Written task 1: Find every line in the rows that contains the word "this", and copy each of those lines. Case counts, so match capital and lowercase letters exactly.

Given text:
══════

Train Test Split Practice Problem

This data science coding problem helps you practice Model Validation, train test split, and implementation skills. Read the problem statement, write your solution, and strengthen your understanding of Model Validation.

Problem ID: 155
Problem key: 155-train-test-split
URL: https://datacrack.app/solve/155-train-test-split
Difficulty: easy
Topic: Model Validation
Module: Introduction to Machine Learning

Problem Statement

# 🧩 Train/Test Split

---

### 🎯 Goal

Learn how to split a dataset into a **training set** and a **test set** while keeping each feature row matched with its correct target value.

---

### 📖 Introduction

A machine learning model should be evaluated on data it has not already seen.

If we train and test on the same examples, the score can look better than it really is because the model may simply memorize patterns from the training data.

To avoid this, we divide the dataset into two parts:

| Split | Purpose |
|:------|:--------|
| **Training set** | Used to fit the model parameters |
| **Test set** | Used to estimate performance on unseen examples |

---

### 💻 Task

Implement `train_test_split_basic` from scratch.

══════

Available data:
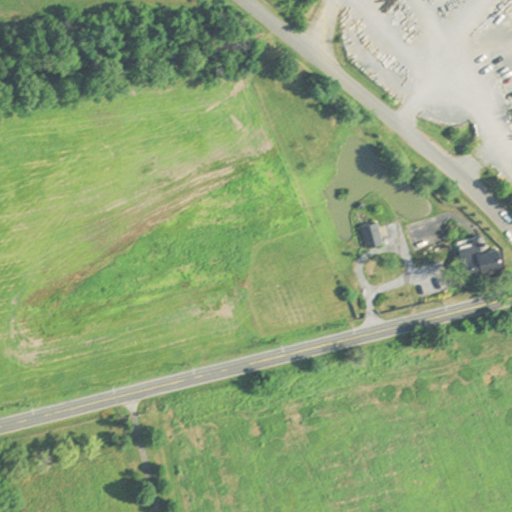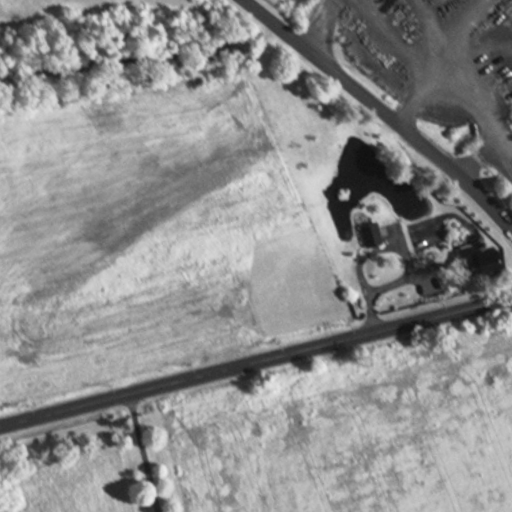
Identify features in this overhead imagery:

══════

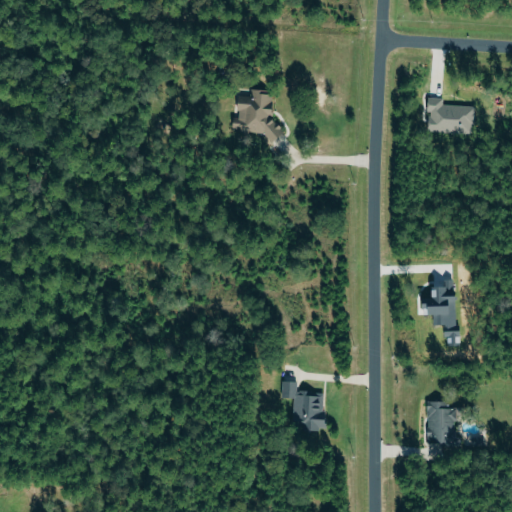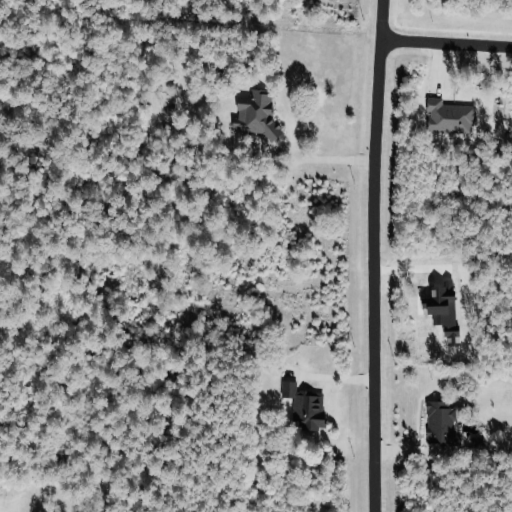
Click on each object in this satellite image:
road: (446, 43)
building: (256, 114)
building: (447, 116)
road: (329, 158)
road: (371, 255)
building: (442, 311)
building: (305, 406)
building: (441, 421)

══════

Written task 2: Reproduce the passage of the train/test split problem page word for word, everything from "Learn how to" down to "the training data.".

Task result 1:
Identify features in this overhead imagery:
Click on each object in this satellite image:

Task result 2:
Learn how to split a dataset into a **training set** and a **test set** while keeping each feature row matched with its correct target value.

---

### 📖 Introduction

A machine learning model should be evaluated on data it has not already seen.

If we train and test on the same examples, the score can look better than it really is because the model may simply memorize patterns from the training data.